My daughter and I started using the Toe Warmer packs
http://www.grabberwarmers.com/toewarmer.htm
 I was very sceptical but soon found out they work,, and work good. They helped keep my daught on stand longer.


----------



## Jim Thompson (Dec 16, 2004)

I use Rocky Buckstalker 1000 gram insulated full rubber boots and a single pair of wool socks.  Toes stay toasty.  Have used this combo for 2 years w/o one cold morning.  The boots fit loose on the foot but have ankle fit so they are good for walking.

Before that I wore Rocky 1000 gram lace ups but always kept them unlaced when on stand.  That worked well also.

Jim


----------



## Dudley Do-Wrong (Dec 16, 2004)

I bought some of those foot blankets a few years ago.  If it's cold, I take my boots off and stick my feet in the foot blankets.  If it's really cold, I put a hand warmer packet in the blanket.  I have not suffered from cold feet since using this method and in fact, my feet stay nice and warm.


----------



## bradpatt03 (Dec 16, 2004)

I Think I'm Gonna Have To Get Me Some Of Them Boot Blankets. Anywhere Yall Know Of That's Got Em For Cheaper Than $50 Like They Are On The Website?


----------



## FX Jenkins (Dec 16, 2004)

I used the boot blankets for years and they do work...also Arctic Sheild came out with a thinner, lighter weight version that works just as well if you don't want to take your boots off.."retain" technology or something like that.. thy're better for packing in places too..


----------



## FX Jenkins (Dec 16, 2004)

You might be right...I've only used mine last and this year...I'll let all know if they start to "desinegrate"...Had 17 degrees up here in VA this morn...Saturday will be the next time I break em out....


----------



## marknga (Dec 16, 2004)

Something I started using a couple of years ago are the "boot liners". They look like a real thin pair of socks, actually they are nylon (yeah I can hear the giggles now) but I swear I can put on the boot liners then a pair of wool socks and my feet stay warm. If it is real cold (like zero degrees in Wyoming and 10" of snow) I wear 2 pairs of socks. They wick away the moisture and I swear by em, you can find them at Wally World for $1.97 a pair.
Of course make sure your boots are big enough to allow a cushion of air around your foot.

Mark


----------



## frankwright (Dec 16, 2004)

I have a pair of 1200 Gram Insulated boots. I wear a wicking liner sock and a good wool sock over it. If it gets around 32 degrees and I am sitting in a stand my toes will get cold.
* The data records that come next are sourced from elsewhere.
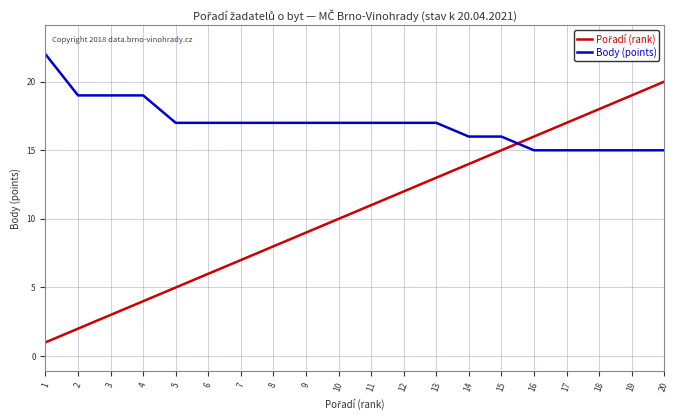

The Body (points) series shows 4 at 12. True or false?

False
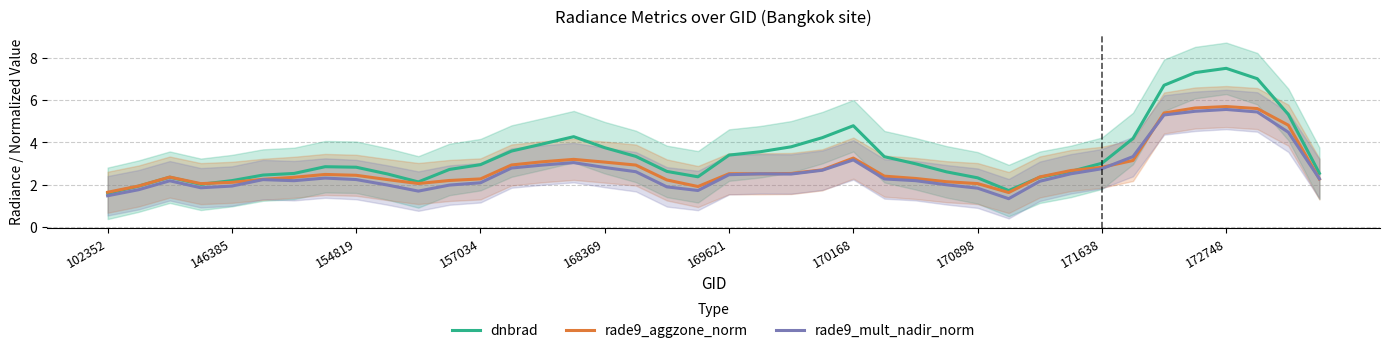

What is the highest value of the rade9_mult_nadir_norm series?

5.6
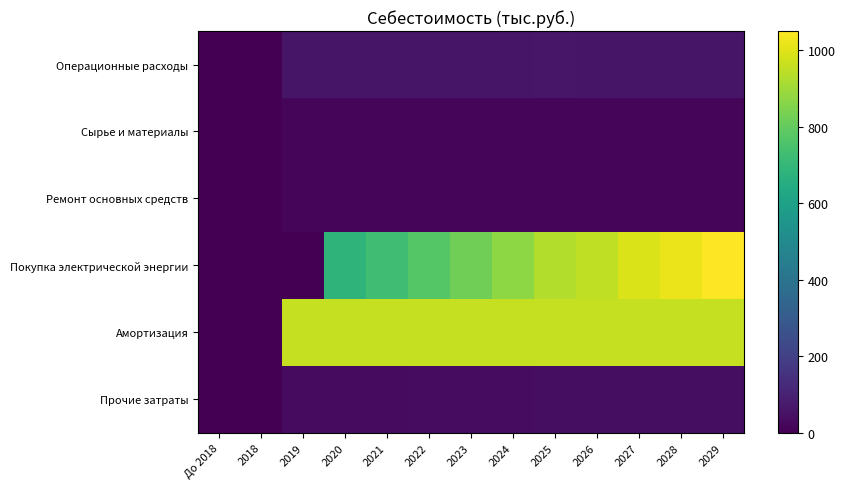

Reading right to left, what are all the values shown in this chart?

Операционные расходы: 2029=59.8	2028=59.8	2027=59.8	2026=59.8	2025=61.6	2024=61.1	2023=60.5	2022=60.0	2021=59.5	2020=59.0	2019=58.4	2018=0.0	До 2018=0.0
Сырье и материалы: 2029=14.9	2028=14.9	2027=14.9	2026=14.9	2025=15.4	2024=15.3	2023=15.1	2022=15.0	2021=14.9	2020=14.7	2019=14.6	2018=0.0	До 2018=0.0
Ремонт основных средств: 2029=14.9	2028=14.9	2027=14.9	2026=14.9	2025=15.4	2024=15.3	2023=15.1	2022=15.0	2021=14.9	2020=14.7	2019=14.6	2018=0.0	До 2018=0.0
Покупка электрической энергии: 2029=1050.8	2028=1019.9	2027=990.6	2026=950.8	2025=928.2	2024=873.2	2023=821.5	2022=772.7	2021=727.7	2020=685.0	2019=0.0	2018=0.0	До 2018=0.0
Амортизация: 2029=957.3	2028=957.3	2027=957.3	2026=957.3	2025=957.3	2024=957.3	2023=957.3	2022=957.3	2021=957.3	2020=957.3	2019=957.3	2018=0.0	До 2018=0.0
Прочие затраты: 2029=38.1	2028=38.1	2027=38.1	2026=38.1	2025=38.1	2024=36.7	2023=35.2	2022=33.9	2021=32.6	2020=31.3	2019=30.1	2018=0.0	До 2018=0.0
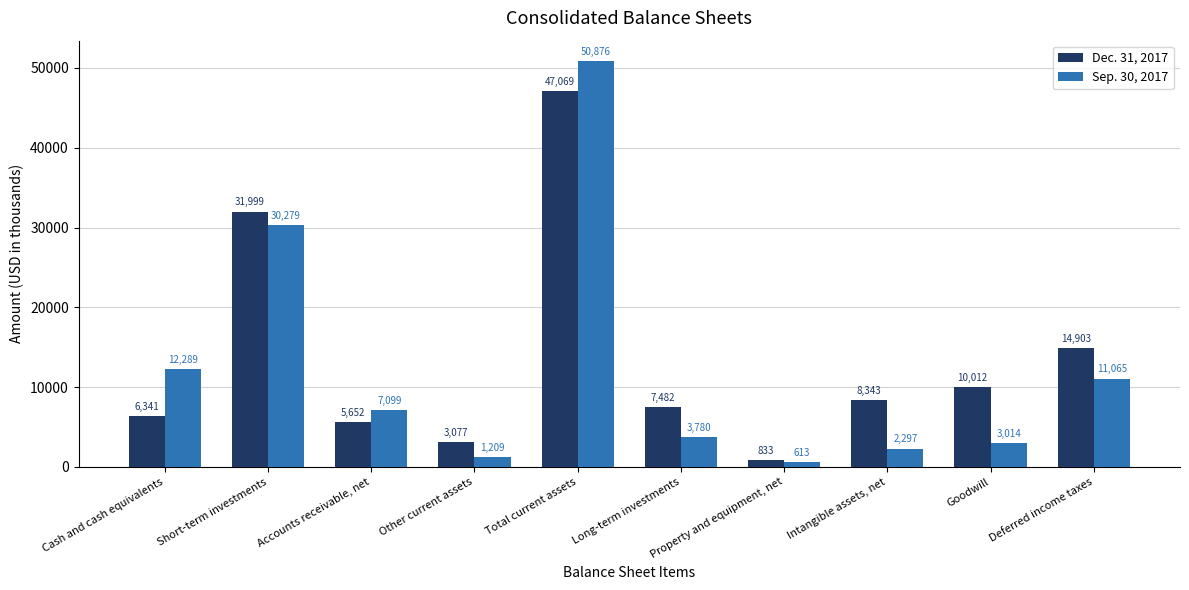

Is the value of Sep. 30, 2017 at Other current assets greater than the value of Dec. 31, 2017 at Other current assets?

No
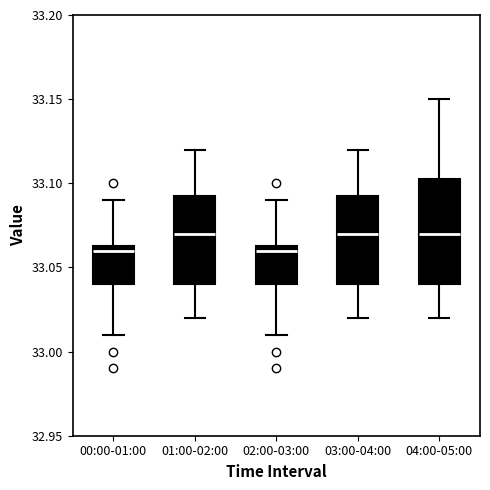

Comparing the boxes themselves (not the whiskers), which one is the tallest?

04:00-05:00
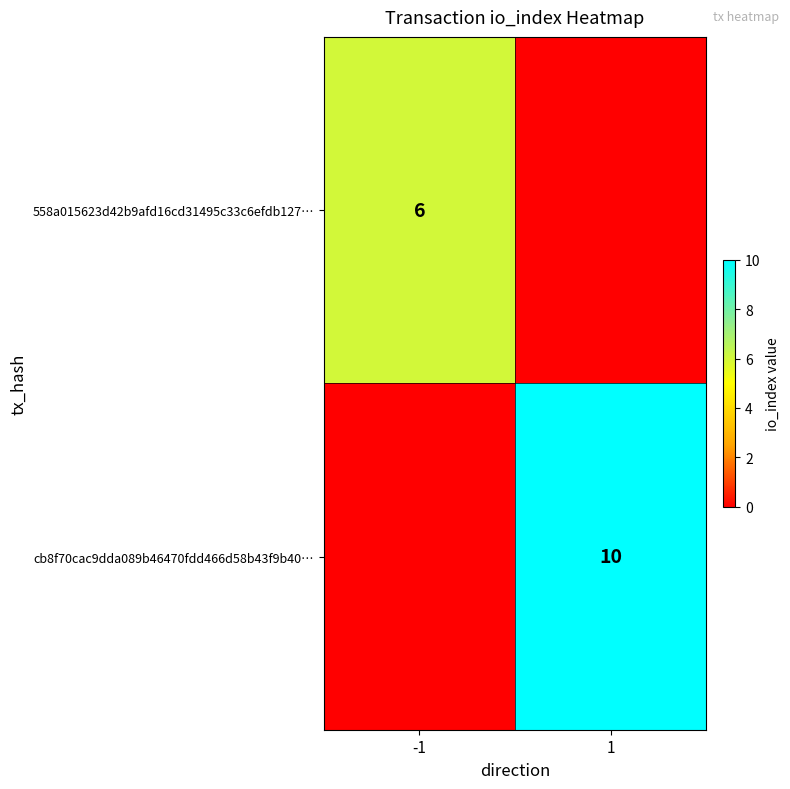

The cb8f70cac9dda089b46470fdd466d58b43f9b40… series shows 10 at 1. True or false?

True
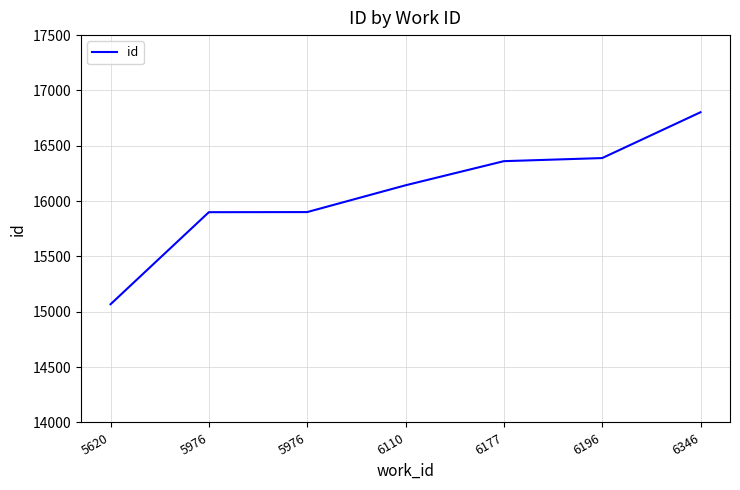

Does the chart display data point markers on the line(s)?

No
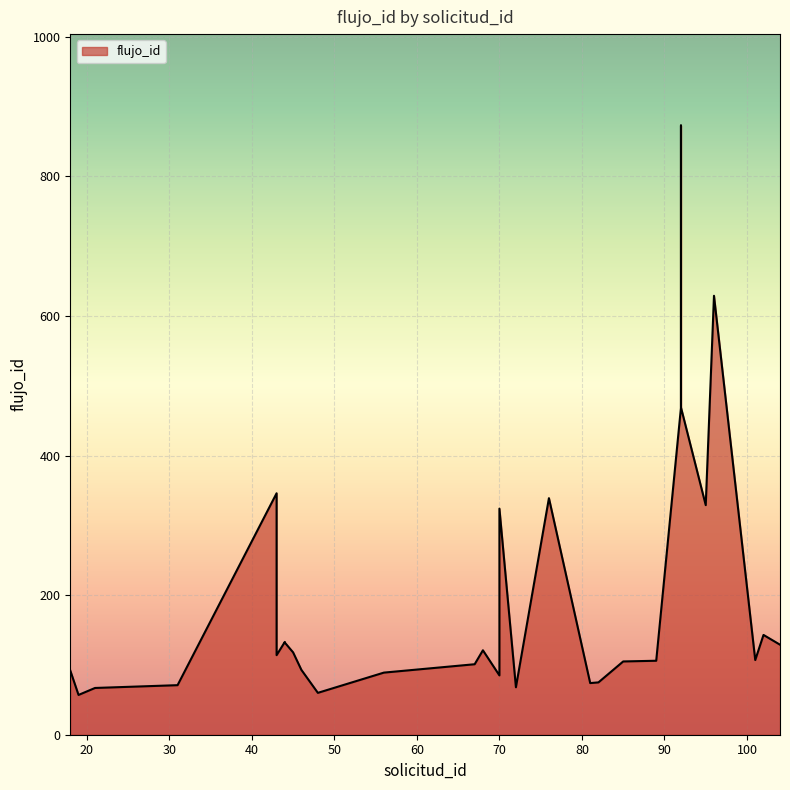

Reading left to right, list all the values displayed in this chart.

92	57	67	71	346	114	114	133	132	118	93	60	89	101	101	101	121	121	85	99	324	68	339	74	75	105	105	105	105	105	105	106	469	873	469	329	629	107	143	129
The chemical toe warmers are the answer for me also. Last week I fished all day in 34 degree to 45 degree temps with wool socks and tennis shoes with a heat pack under my toes in each shoe and to be honest,once or twice my toes almost got too warm.


----------



## Jim Thompson (Dec 17, 2004)

Seems like ya'll sure are trying hard to keep your toes warm....look at my post again, 2nd reply, no cold toes and no electric blankets or sleeping bags wrapped around my toes

Jim


----------



## dave (Dec 18, 2004)

*Toasty-Toes*

from Wal-Mart. Works every time.


----------



## frankwright (Dec 18, 2004)

It was cold this morning and I stuck a toe warmer to the bottom of each sock. My toes stayed nice and warm.
Also,to keep your feer warm keep your head warm. A good wool or insulated hat will make a world of difference. Add a warm face mask if it is really cold.


----------